@hackage gl-block1.0

OpenGL standard memory layouts

gl-block

Using

Primitive types should have the Block instance. With that in place, you can build structures and get Storable instances derived generically, according to intented usage.

import GHC.Generics (Generic)
import Graphics.Gl.Block (Block, Packed(..), Std140(..), Std430(..))

-- | Attribute streams can be packed tightly together
data VertexAttrs = VertexAttrs
  { color :: Vec4
  , texCoords :: Vec2
  }
  deriving stock (Eq, Ord, Show, Generic) -- The regular stuff and Generic
  deriving anyclass Block -- The layout class, with Generic defaults
  deriving Storable via (Packed VertexAttrs) -- Free goodies!

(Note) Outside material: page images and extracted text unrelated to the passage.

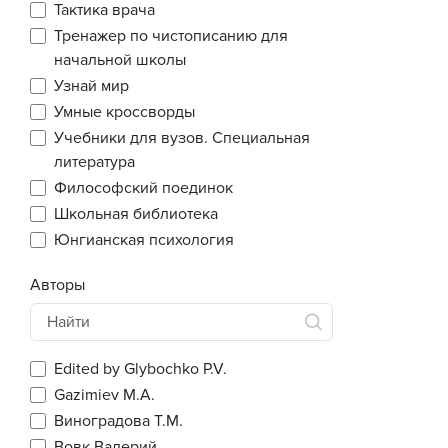
Тактика врача
Тренажер по чистописанию для
начальной школы
Узнай мир
Умные кроссворды
Учебники для вузов. Специальная
литература
Философский поединок
Школьная библиотека
Юнгианская психология
Авторы
Edited by Glybochko P.V.
Gazimiev M.A.
Виноградова Т.М.
Вовк Валерий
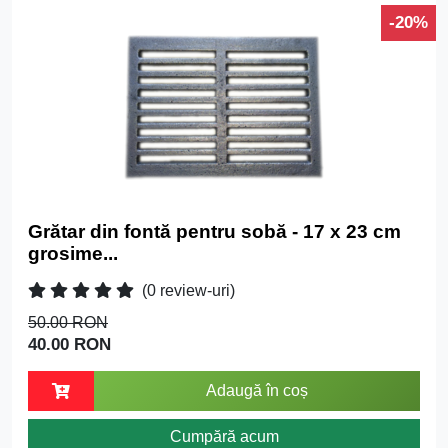
-20%
Grătar din fontă pentru sobă - 17 x 23 cm
grosime...
(0 review-uri)
50.00 RON
40.00 RON
Adaugă în coș
Cumpără acum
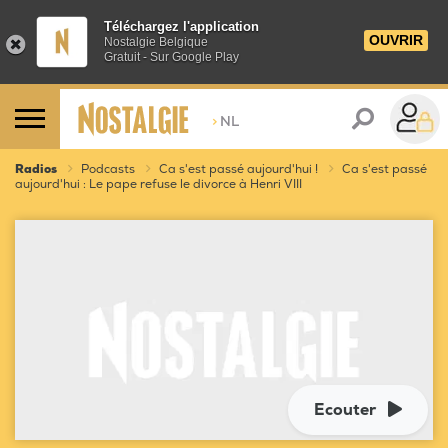
Téléchargez l'application
OUVRIR
Nostalgie Belgique
Gratuit - Sur Google Play
>
NL
Radios
Podcasts
Ca s'est passé aujourd'hui !
Ca s'est passé
aujourd'hui : Le pape refuse le divorce à Henri VIII
Ecouter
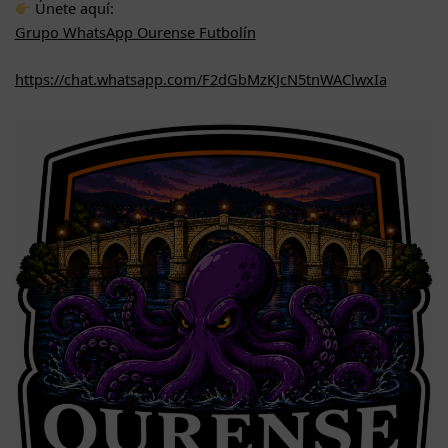
Únete aquí:
Grupo WhatsApp Ourense Futbolín
https://chat.whatsapp.com/F2dGbMzKJcN5tnWAClwxIa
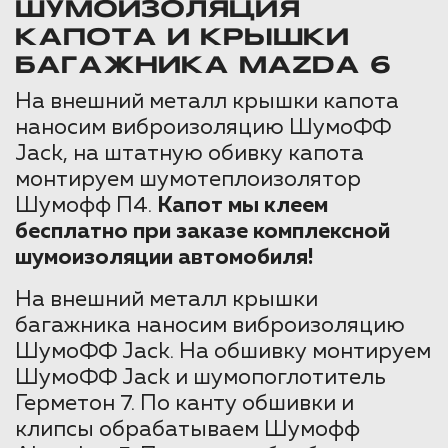
ШУМОИЗОЛЯЦИЯ
КАПОТА И КРЫШКИ
БАГАЖНИКА MAZDA 6
На внешний металл крышки капота
наносим виброизоляцию ШумоФФ
Jack, на штатную обивку капота
монтируем шумотеплоизолятор
Шумофф П4.
Капот мы клеем
бесплатно при заказе комплексной
шумоизоляции автомобиля!
На внешний металл крышки
багажника наносим виброизоляцию
ШумоФФ Jack. На обшивку монтируем
ШумоФФ Jack и шумопоглотитель
Герметон 7. По канту обшивки и
клипсы обрабатываем Шумофф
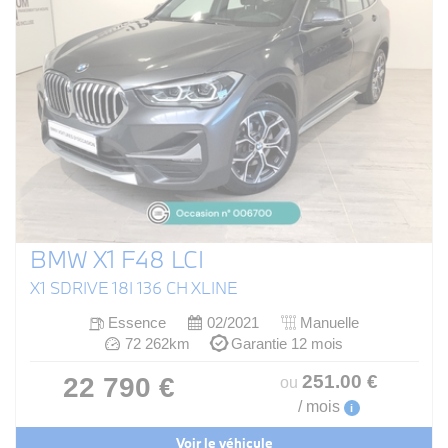
BMW X1 F48 LCI
X1 SDRIVE 18I 136 CH XLINE
Essence
02/2021
Manuelle
72 262km
Garantie 12 mois
251
.00
€
22 790 €
ou
/ mois
i
Voir le véhicule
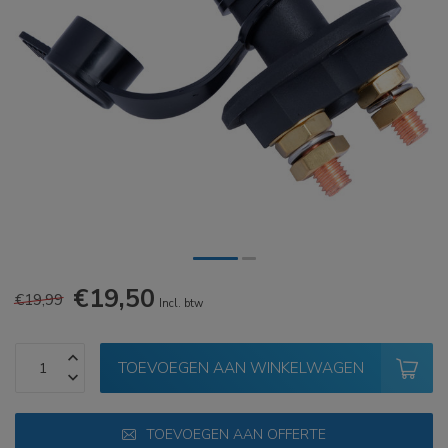
€19,50
€19,99
Incl. btw
TOEVOEGEN AAN WINKELWAGEN
TOEVOEGEN AAN OFFERTE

-- | Uniform data require jumping through padding and alignment flaming hoop.
-- You can use derive-storable-plugin or hs2c instead, but there are gotchas.
data SceneUniform = SceneUniform
  { projection :: Mat4
  , viewPosition :: Vec3 -- Here comes the jazz
  , viewDirection :: Vec3
  }
  deriving stock (Eq, Ord, Show, Generic)
  deriving anyclass Block
  deriving Storable via (Std140 VertexAttrs) -- With comfy padding

-- | Shader buffer objects are less vacuous, but the rules are specific to the domain.
data Material = Material
  { baseColor :: Vec4
  , metallicRoughness :: Vec2
  , emission :: Vec4
  }
  deriving stock (Eq, Ord, Show, Generic)
  deriving anyclass Block
  deriving Storable via (Std430 VertexAttrs) -- Less alignment, less calculations

Benchmarks

The benchmark consists of filling a Storable vector.

  • Packed layout is on par with manual instances.
  • Std140 is slower, but not catastrophically so.
  • Std430 seems to regain some performance due to being a tad simpler.

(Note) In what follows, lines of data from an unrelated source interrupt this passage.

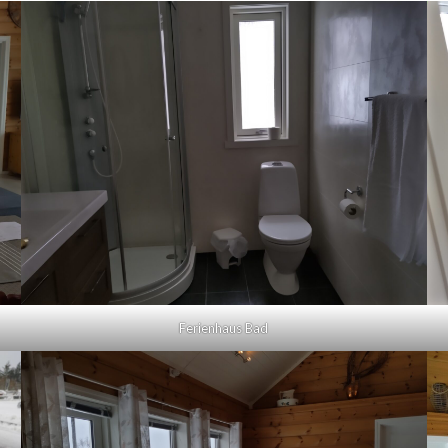
Ferienhaus Bad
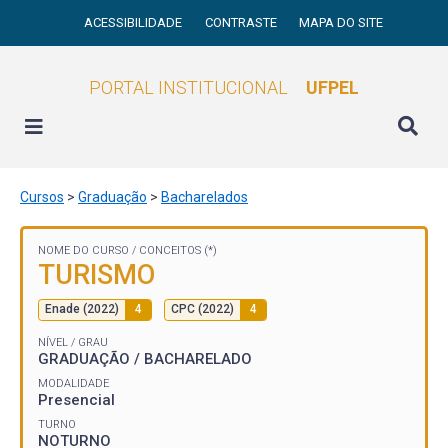
ACESSIBILIDADE
CONTRASTE
MAPA DO SITE
PORTAL INSTITUCIONAL
UFPEL
Cursos
>
Graduação
>
Bacharelados
NOME DO CURSO /
CONCEITOS (*)
TURISMO
Enade (2022)
4
CPC (2022)
4
NÍVEL / GRAU
GRADUAÇÃO / BACHARELADO
MODALIDADE
Presencial
TURNO
NOTURNO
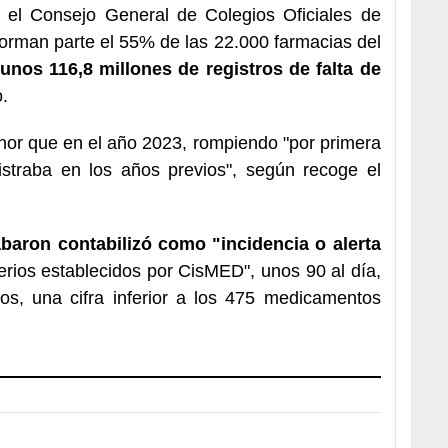
r el Consejo General de Colegios Oficiales de
rman parte el 55% de las 22.000 farmacias del
unos 116,8 millones de registros de falta de
.
nor que en el año 2023, rompiendo "por primera
istraba en los años previos", según recoge el
baron contabilizó como "incidencia o alerta
erios establecidos por CisMED", unos 90 al día,
s, una cifra inferior a los 475 medicamentos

There's only one "manual" case standing for all the layouts since it would only be different in pointer offsets. And no way in hell I'm going to calculate them by hand!

  struct
    10
      manual: OK (2.26s)
        60.6 ns ± 5.4 ns
      packed: OK (1.21s)
        63.7 ns ± 5.8 ns
      std140: OK (1.19s)
        256  ns ±  26 ns
      std430: OK (0.13s)
        269  ns ±  24 ns
    1000
      manual: OK (1.95s)
        3.34 μs ± 244 ns
      packed: OK (1.96s)
        3.34 μs ± 235 ns
      std140: OK (1.97s)
        6.70 μs ± 425 ns
      std430: OK (1.44s)
        4.89 μs ±  93 ns
    1000000
      manual: OK (2.59s)
        2.22 ms ± 176 μs
      packed: OK (1.50s)
        2.47 ms ±  24 μs
      std140: OK (2.70s)
        4.54 ms ± 431 μs
      std430: OK (1.08s)
        3.28 ms ± 244 μs

Caveat: nested structures have degraded performance.